### WHAT YOU ARE ASKED TO DO
Copy every text line in the items below word for word, keeping their order and leaving out the pictures.

++++ INFORMATION PROVIDED

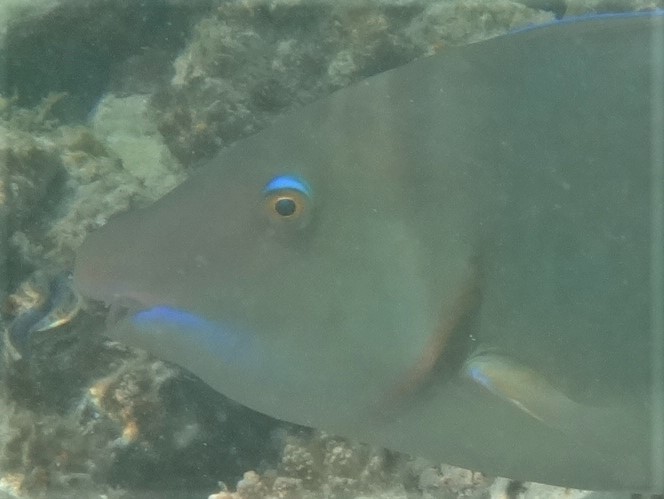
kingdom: Animalia
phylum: Chordata
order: Perciformes
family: Scaridae
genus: Hipposcarus
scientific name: Hipposcarus harid
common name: Candelamoa parrotfish
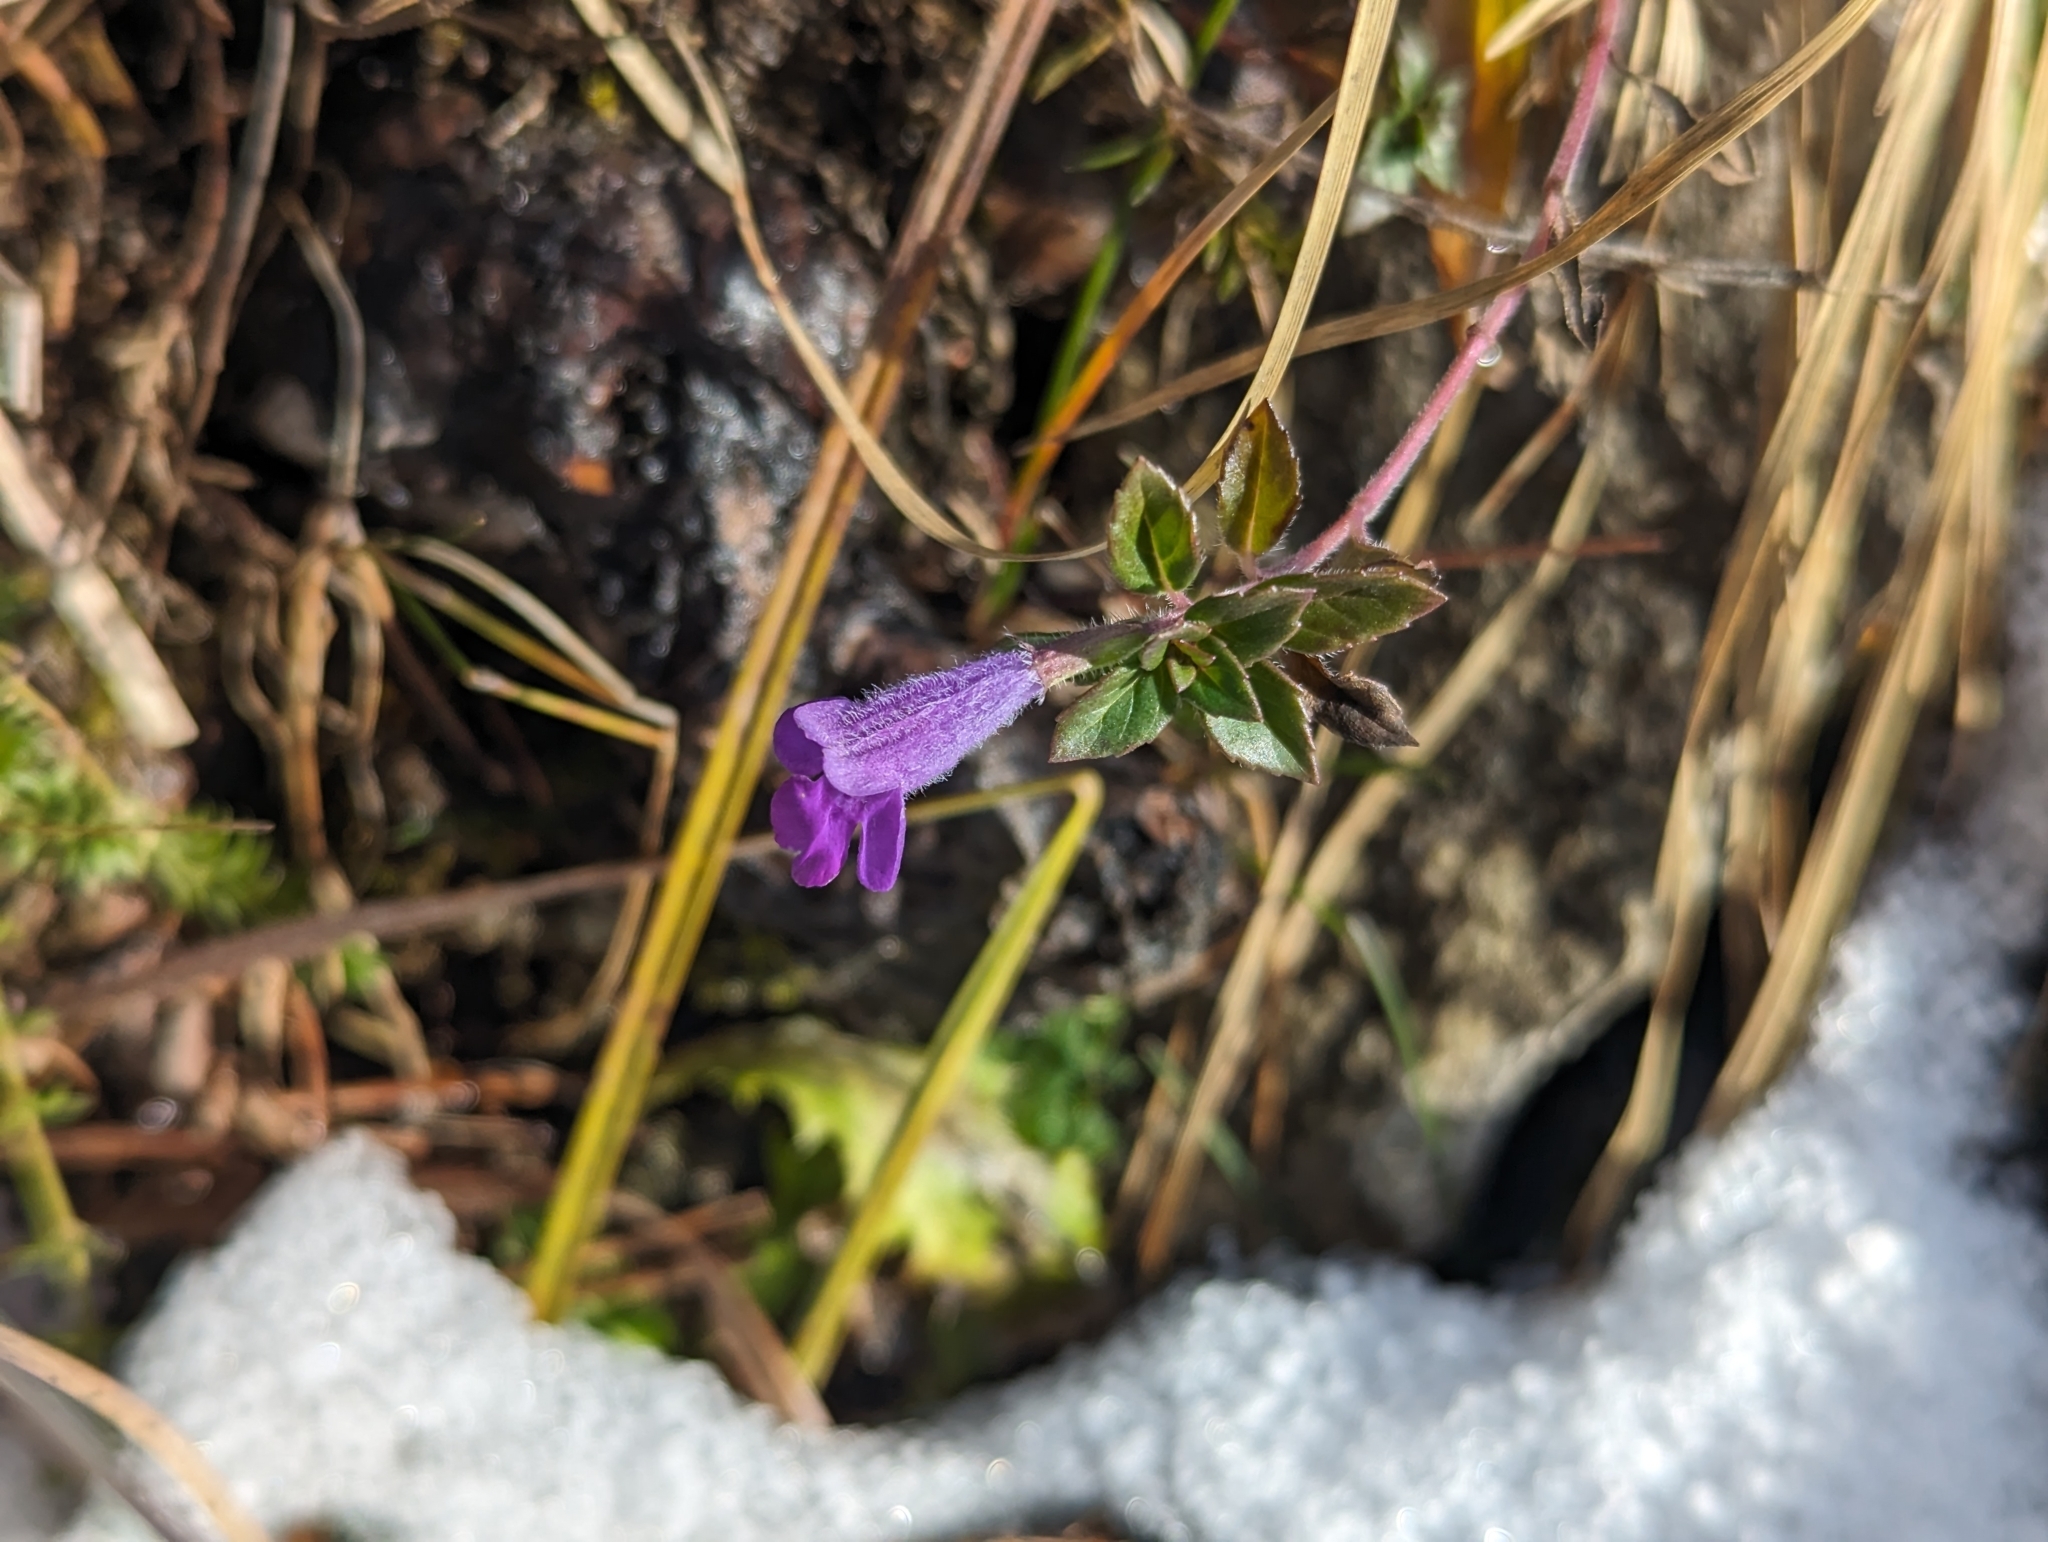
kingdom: Plantae
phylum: Tracheophyta
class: Magnoliopsida
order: Lamiales
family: Lamiaceae
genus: Clinopodium
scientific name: Clinopodium alpinum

++++++++

### EXERCISE RESULT
kingdom: Animalia
phylum: Chordata
order: Perciformes
family: Scaridae
genus: Hipposcarus
scientific name: Hipposcarus harid
common name: Candelamoa parrotfish
kingdom: Plantae
phylum: Tracheophyta
class: Magnoliopsida
order: Lamiales
family: Lamiaceae
genus: Clinopodium
scientific name: Clinopodium alpinum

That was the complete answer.